Scan the data below and copy each line where "Baty" occurs.

(Beginning of INFORMATION PROVIDED)

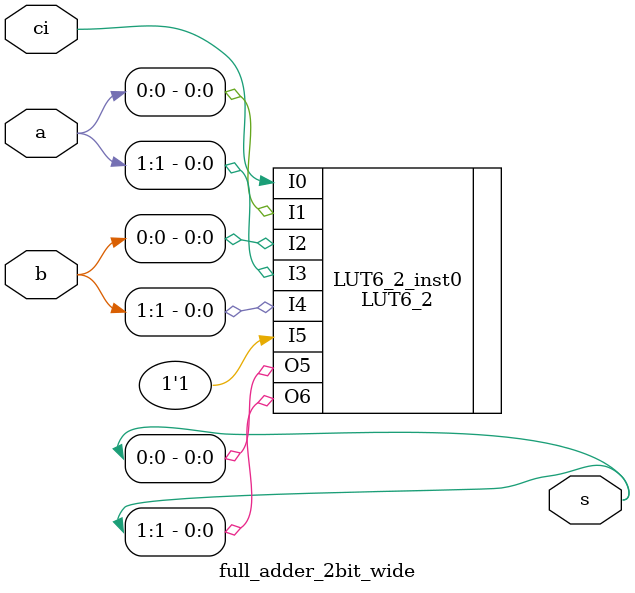
<source format=v>
/*******************************************************************************
  Copyright 2019 Kurt Baty

  Licensed under the Apache License, Version 2.0 (the "License");
  you may not use this file except in compliance with the License.
  You may obtain a copy of the License at

    http://www.apache.org/licenses/LICENSE-2.0

  Unless required by applicable law or agreed to in writing, software
  distributed under the License is distributed on an "AS IS" BASIS,
  WITHOUT WARRANTIES OR CONDITIONS OF ANY KIND, either express or implied.
  See the License for the specific language governing permissions and
  limitations under the License.
*******************************************************************************/

//
// full_adder_2bit_wide
//
//  11/8/2019
//
//  by Kurt Baty
//

(* keep_hierarchy = "yes" *) 
module full_adder_2bit_wide(a,b,ci,s);
   input   [1:0] a,b;
   input         ci;
   output  [1:0] s;

   wire    [1:0] s;


//   assign s[0] = a[0] ^ b[0] ^ ci;
//   assign s[1] = a[1] ^ b[1] ^ ((a[0] & b[0]) | (a[0] & ci) | (b[0] & ci));


// LUT6: 6-Bit Look-Up Table
//         UltraScale
// Xilinx HDL Libraries Guide, version 2014.1

   LUT6_2 #(
      .INIT(64'he817_17e8_9696_9696) // Logic function
   )
   LUT6_2_inst0
   (
      .O6(s[1]),    //1-bit output: LUT
      .O5(s[0]),    //1-bit output: LUT
      .I0(ci),      //1-bit input:  LUT
      .I1(a[0]),    //1-bit input:  LUT
      .I2(b[0]),    //1-bit input:  LUT
      .I3(a[1]),    //1-bit input:  LUT
      .I4(b[1]),    //1-bit input:  LUT
      .I5(1'b1)     //1-bit input:  LUT
   );


endmodule


</source>
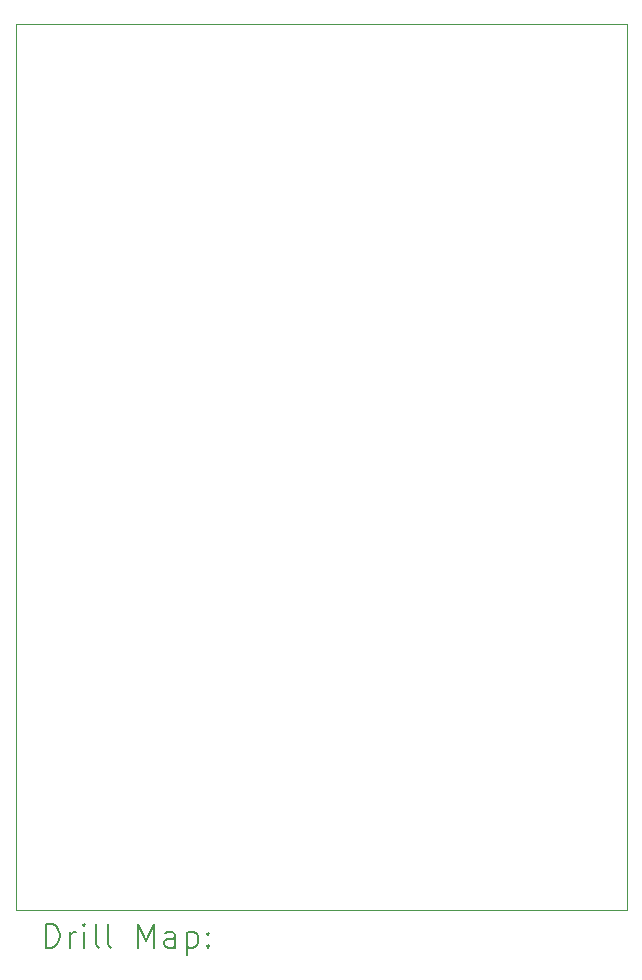
<source format=gbr>
%TF.GenerationSoftware,KiCad,Pcbnew,8.0.2+dfsg-1*%
%TF.CreationDate,2024-06-12T08:49:35-04:00*%
%TF.ProjectId,relay_board,72656c61-795f-4626-9f61-72642e6b6963,rev?*%
%TF.SameCoordinates,Original*%
%TF.FileFunction,Drillmap*%
%TF.FilePolarity,Positive*%
%FSLAX45Y45*%
G04 Gerber Fmt 4.5, Leading zero omitted, Abs format (unit mm)*
G04 Created by KiCad (PCBNEW 8.0.2+dfsg-1) date 2024-06-12 08:49:35*
%MOMM*%
%LPD*%
G01*
G04 APERTURE LIST*
%ADD10C,0.100000*%
%ADD11C,0.200000*%
G04 APERTURE END LIST*
D10*
X13000000Y-14400000D02*
X18171160Y-14401800D01*
X13000000Y-14400000D02*
X13000000Y-6900000D01*
X18171160Y-14401800D02*
X18171160Y-6898640D01*
X13000000Y-6900000D02*
X18171160Y-6898640D01*
D11*
X13255777Y-14718284D02*
X13255777Y-14518284D01*
X13255777Y-14518284D02*
X13303396Y-14518284D01*
X13303396Y-14518284D02*
X13331967Y-14527808D01*
X13331967Y-14527808D02*
X13351015Y-14546855D01*
X13351015Y-14546855D02*
X13360539Y-14565903D01*
X13360539Y-14565903D02*
X13370062Y-14603998D01*
X13370062Y-14603998D02*
X13370062Y-14632569D01*
X13370062Y-14632569D02*
X13360539Y-14670665D01*
X13360539Y-14670665D02*
X13351015Y-14689712D01*
X13351015Y-14689712D02*
X13331967Y-14708760D01*
X13331967Y-14708760D02*
X13303396Y-14718284D01*
X13303396Y-14718284D02*
X13255777Y-14718284D01*
X13455777Y-14718284D02*
X13455777Y-14584950D01*
X13455777Y-14623046D02*
X13465301Y-14603998D01*
X13465301Y-14603998D02*
X13474824Y-14594474D01*
X13474824Y-14594474D02*
X13493872Y-14584950D01*
X13493872Y-14584950D02*
X13512920Y-14584950D01*
X13579586Y-14718284D02*
X13579586Y-14584950D01*
X13579586Y-14518284D02*
X13570062Y-14527808D01*
X13570062Y-14527808D02*
X13579586Y-14537331D01*
X13579586Y-14537331D02*
X13589110Y-14527808D01*
X13589110Y-14527808D02*
X13579586Y-14518284D01*
X13579586Y-14518284D02*
X13579586Y-14537331D01*
X13703396Y-14718284D02*
X13684348Y-14708760D01*
X13684348Y-14708760D02*
X13674824Y-14689712D01*
X13674824Y-14689712D02*
X13674824Y-14518284D01*
X13808158Y-14718284D02*
X13789110Y-14708760D01*
X13789110Y-14708760D02*
X13779586Y-14689712D01*
X13779586Y-14689712D02*
X13779586Y-14518284D01*
X14036729Y-14718284D02*
X14036729Y-14518284D01*
X14036729Y-14518284D02*
X14103396Y-14661141D01*
X14103396Y-14661141D02*
X14170062Y-14518284D01*
X14170062Y-14518284D02*
X14170062Y-14718284D01*
X14351015Y-14718284D02*
X14351015Y-14613522D01*
X14351015Y-14613522D02*
X14341491Y-14594474D01*
X14341491Y-14594474D02*
X14322443Y-14584950D01*
X14322443Y-14584950D02*
X14284348Y-14584950D01*
X14284348Y-14584950D02*
X14265301Y-14594474D01*
X14351015Y-14708760D02*
X14331967Y-14718284D01*
X14331967Y-14718284D02*
X14284348Y-14718284D01*
X14284348Y-14718284D02*
X14265301Y-14708760D01*
X14265301Y-14708760D02*
X14255777Y-14689712D01*
X14255777Y-14689712D02*
X14255777Y-14670665D01*
X14255777Y-14670665D02*
X14265301Y-14651617D01*
X14265301Y-14651617D02*
X14284348Y-14642093D01*
X14284348Y-14642093D02*
X14331967Y-14642093D01*
X14331967Y-14642093D02*
X14351015Y-14632569D01*
X14446253Y-14584950D02*
X14446253Y-14784950D01*
X14446253Y-14594474D02*
X14465301Y-14584950D01*
X14465301Y-14584950D02*
X14503396Y-14584950D01*
X14503396Y-14584950D02*
X14522443Y-14594474D01*
X14522443Y-14594474D02*
X14531967Y-14603998D01*
X14531967Y-14603998D02*
X14541491Y-14623046D01*
X14541491Y-14623046D02*
X14541491Y-14680188D01*
X14541491Y-14680188D02*
X14531967Y-14699236D01*
X14531967Y-14699236D02*
X14522443Y-14708760D01*
X14522443Y-14708760D02*
X14503396Y-14718284D01*
X14503396Y-14718284D02*
X14465301Y-14718284D01*
X14465301Y-14718284D02*
X14446253Y-14708760D01*
X14627205Y-14699236D02*
X14636729Y-14708760D01*
X14636729Y-14708760D02*
X14627205Y-14718284D01*
X14627205Y-14718284D02*
X14617682Y-14708760D01*
X14617682Y-14708760D02*
X14627205Y-14699236D01*
X14627205Y-14699236D02*
X14627205Y-14718284D01*
X14627205Y-14594474D02*
X14636729Y-14603998D01*
X14636729Y-14603998D02*
X14627205Y-14613522D01*
X14627205Y-14613522D02*
X14617682Y-14603998D01*
X14617682Y-14603998D02*
X14627205Y-14594474D01*
X14627205Y-14594474D02*
X14627205Y-14613522D01*
M02*

</source>
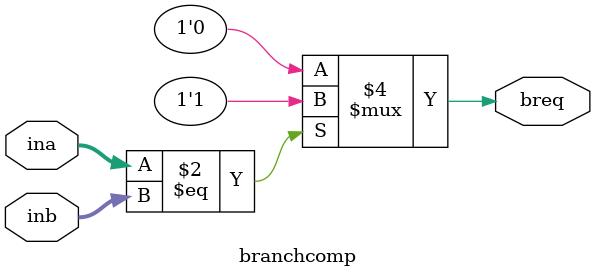
<source format=v>
`timescale 1ns / 1ps

module branchcomp(
    input [31:0] ina,
    input [31:0] inb,
    output reg breq
    );
	
	always @(*)
		if (ina == inb)
			begin
				breq = 1'b1;
			end
		else
			begin
				breq = 1'b0;
			end
endmodule

</source>
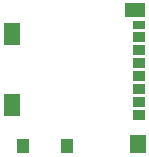
<source format=gbr>
%TF.GenerationSoftware,KiCad,Pcbnew,9.0.4-1.fc42*%
%TF.CreationDate,2025-09-21T19:32:59-04:00*%
%TF.ProjectId,TacosDevBoard,5461636f-7344-4657-9642-6f6172642e6b,1.0*%
%TF.SameCoordinates,Original*%
%TF.FileFunction,Paste,Bot*%
%TF.FilePolarity,Positive*%
%FSLAX46Y46*%
G04 Gerber Fmt 4.6, Leading zero omitted, Abs format (unit mm)*
G04 Created by KiCad (PCBNEW 9.0.4-1.fc42) date 2025-09-21 19:32:59*
%MOMM*%
%LPD*%
G01*
G04 APERTURE LIST*
%ADD10R,1.100000X0.850000*%
%ADD11R,1.100000X0.750000*%
%ADD12R,1.000000X1.200000*%
%ADD13R,1.350000X1.550000*%
%ADD14R,1.350000X1.900000*%
%ADD15R,1.800000X1.170000*%
G04 APERTURE END LIST*
D10*
%TO.C,J6*%
X170450000Y-47105000D03*
X170450000Y-46005000D03*
X170450000Y-44905000D03*
X170450000Y-43805000D03*
X170450000Y-42705000D03*
X170450000Y-41605000D03*
X170450000Y-40505000D03*
D11*
X170450000Y-39455000D03*
D12*
X164300000Y-49740000D03*
X160600000Y-49740000D03*
D13*
X170325000Y-49565000D03*
D14*
X159625000Y-46240000D03*
X159625000Y-40270000D03*
D15*
X170100000Y-38245000D03*
%TD*%
M02*

</source>
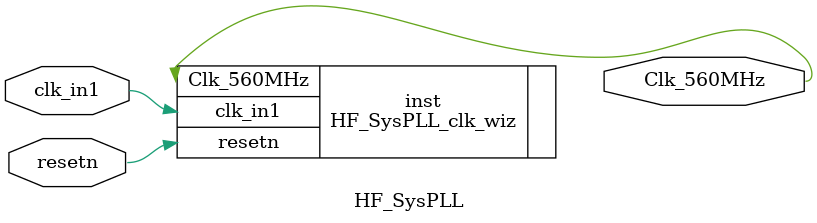
<source format=v>


`timescale 1ps/1ps

(* CORE_GENERATION_INFO = "HF_SysPLL,clk_wiz_v6_0_9_0_0,{component_name=HF_SysPLL,use_phase_alignment=true,use_min_o_jitter=false,use_max_i_jitter=false,use_dyn_phase_shift=false,use_inclk_switchover=false,use_dyn_reconfig=false,enable_axi=0,feedback_source=FDBK_AUTO,PRIMITIVE=MMCM,num_out_clk=1,clkin1_period=12.500,clkin2_period=10.000,use_power_down=false,use_reset=true,use_locked=false,use_inclk_stopped=false,feedback_type=SINGLE,CLOCK_MGR_TYPE=NA,manual_override=false}" *)

module HF_SysPLL 
 (
  // Clock out ports
  output        Clk_560MHz,
  // Status and control signals
  input         resetn,
 // Clock in ports
  input         clk_in1
 );

  HF_SysPLL_clk_wiz inst
  (
  // Clock out ports  
  .Clk_560MHz(Clk_560MHz),
  // Status and control signals               
  .resetn(resetn), 
 // Clock in ports
  .clk_in1(clk_in1)
  );

endmodule

</source>
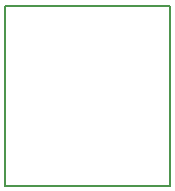
<source format=gbr>
G04 DipTrace 2.4.0.1*
%INBoardOutline.gbr*%
%MOIN*%
%ADD11C,0.006*%
%FSLAX44Y44*%
G04*
G70*
G90*
G75*
G01*
%LNBoardOutline*%
%LPD*%
X9440Y9940D2*
D11*
X3940D1*
Y3940D1*
X9440D1*
Y9940D1*
M02*

</source>
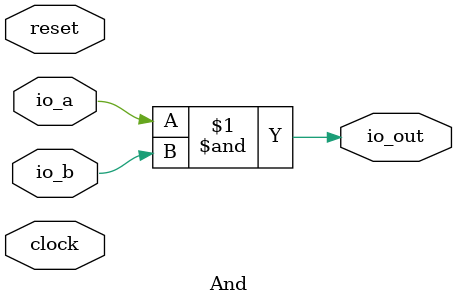
<source format=sv>
module And (
    input  clock,
    reset,
    io_a,
    io_b,
    output io_out
);

    assign io_out = io_a & io_b;
endmodule


</source>
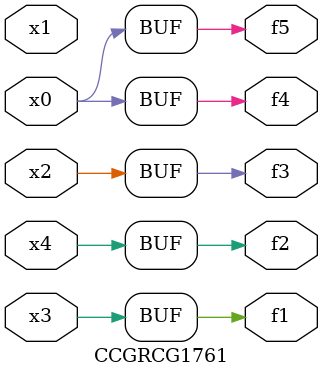
<source format=v>
module CCGRCG1761(
	input x0, x1, x2, x3, x4,
	output f1, f2, f3, f4, f5
);
	assign f1 = x3;
	assign f2 = x4;
	assign f3 = x2;
	assign f4 = x0;
	assign f5 = x0;
endmodule

</source>
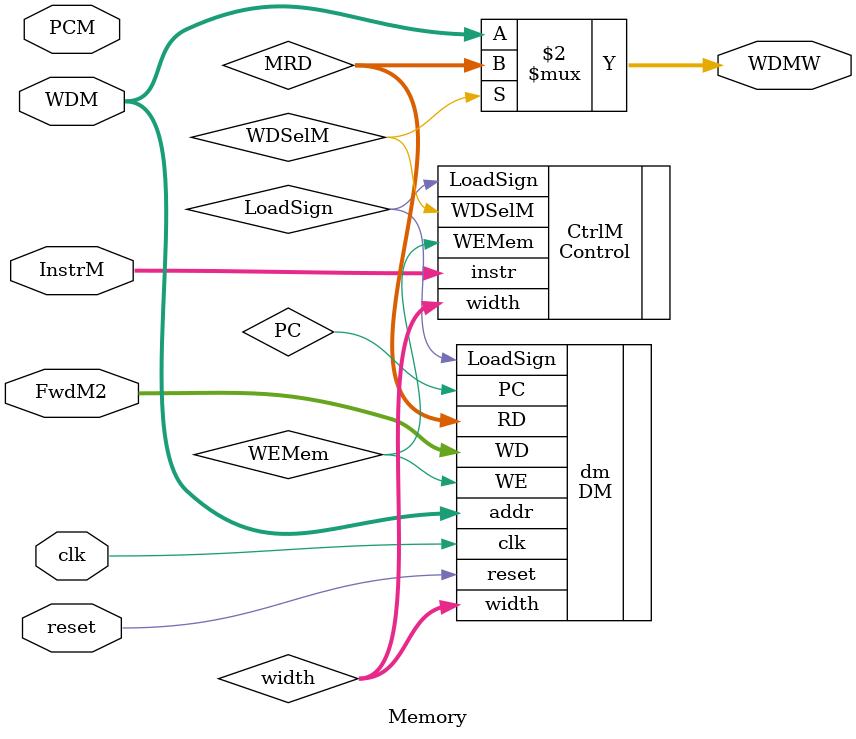
<source format=v>
`timescale 1ns / 1ps
module Memory(
    input clk,
    input reset,
	
    input [31:0] PCM,
    input [31:0] InstrM,
	
    input [31:0] WDM,	// Write Data Mem-Stage
    input [31:0] FwdM2,
	
    output [31:0] WDMW	// Write Data from Mem-Stage to Write-Stage
    );
	wire WEMem;
	wire [1:0] width;
	wire LoadSign;
	wire [31:0] MRD; // Mem Read Data
	
	wire WDSelM;
	
	Control CtrlM(
    .instr(InstrM), 
	
    .WEMem(WEMem), 
    .width(width), 
    .LoadSign(LoadSign), 
    .WDSelM(WDSelM)
    );
	
	DM dm (
    .clk(clk), 
    .reset(reset),
	
    .WE(WEMem), 
    .width(width), 
    .LoadSign(LoadSign), 
	
    .addr(WDM), 
    .WD(FwdM2), 
	
    .RD(MRD), 
    .PC(PC)
    );
	
	assign WDMW = (WDSelM == 0)? WDM : MRD;


endmodule

</source>
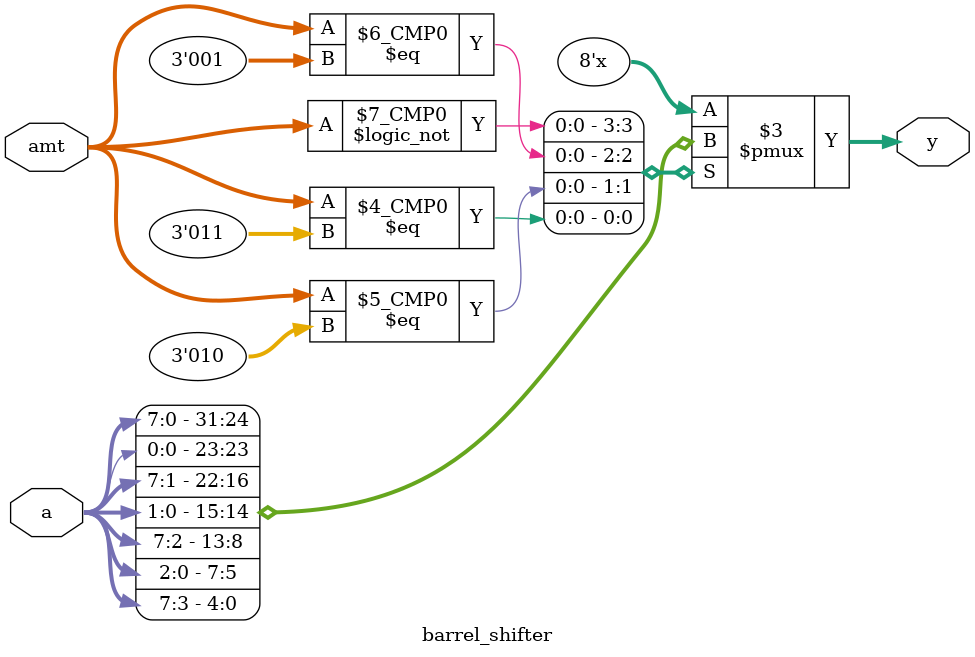
<source format=v>
module barrel_shifter (
    input wire [7:0] a,
    input wire [2:0] amt,
    output reg [7:0] y
);

always @(*) 
begin
    case (amt)
        3'd0: y = a;
        3'd1: y = {a[0], a[7:1]};
        3'd2: y = {a[1:0], a[7:2]};
        3'd3: y = {a[2:0], a[7:3]};

    endcase
end
    
endmodule
</source>
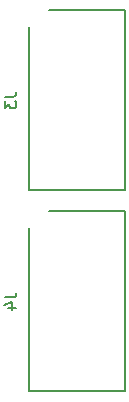
<source format=gbr>
%TF.GenerationSoftware,KiCad,Pcbnew,(6.0.0)*%
%TF.CreationDate,2022-08-13T16:18:09-04:00*%
%TF.ProjectId,eib-24-nanoz-adapter,6569622d-3234-42d6-9e61-6e6f7a2d6164,A*%
%TF.SameCoordinates,Original*%
%TF.FileFunction,Legend,Bot*%
%TF.FilePolarity,Positive*%
%FSLAX46Y46*%
G04 Gerber Fmt 4.6, Leading zero omitted, Abs format (unit mm)*
G04 Created by KiCad (PCBNEW (6.0.0)) date 2022-08-13 16:18:09*
%MOMM*%
%LPD*%
G01*
G04 APERTURE LIST*
%ADD10C,0.150000*%
%ADD11C,0.200000*%
G04 APERTURE END LIST*
D10*
%TO.C,J4*%
X133852380Y-126666666D02*
X134566666Y-126666666D01*
X134709523Y-126619047D01*
X134804761Y-126523809D01*
X134852380Y-126380952D01*
X134852380Y-126285714D01*
X134185714Y-127571428D02*
X134852380Y-127571428D01*
X133804761Y-127333333D02*
X134519047Y-127095238D01*
X134519047Y-127714285D01*
%TO.C,J3*%
X133852380Y-109666666D02*
X134566666Y-109666666D01*
X134709523Y-109619047D01*
X134804761Y-109523809D01*
X134852380Y-109380952D01*
X134852380Y-109285714D01*
X133852380Y-110047619D02*
X133852380Y-110666666D01*
X134233333Y-110333333D01*
X134233333Y-110476190D01*
X134280952Y-110571428D01*
X134328571Y-110619047D01*
X134423809Y-110666666D01*
X134661904Y-110666666D01*
X134757142Y-110619047D01*
X134804761Y-110571428D01*
X134852380Y-110476190D01*
X134852380Y-110190476D01*
X134804761Y-110095238D01*
X134757142Y-110047619D01*
D11*
%TO.C,J4*%
X144065000Y-119380000D02*
X144065000Y-134620000D01*
X144065000Y-134620000D02*
X135935000Y-134620000D01*
X144065000Y-119380000D02*
X137600000Y-119380000D01*
X135935000Y-120800000D02*
X135935000Y-134620000D01*
%TO.C,J3*%
X135935000Y-103800000D02*
X135935000Y-117620000D01*
X144065000Y-102380000D02*
X137600000Y-102380000D01*
X144065000Y-117620000D02*
X135935000Y-117620000D01*
X144065000Y-102380000D02*
X144065000Y-117620000D01*
%TD*%
M02*

</source>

(End of INFORMATION PROVIDED)

RESPONSE BELOW –
  Copyright 2019 Kurt Baty
//  by Kurt Baty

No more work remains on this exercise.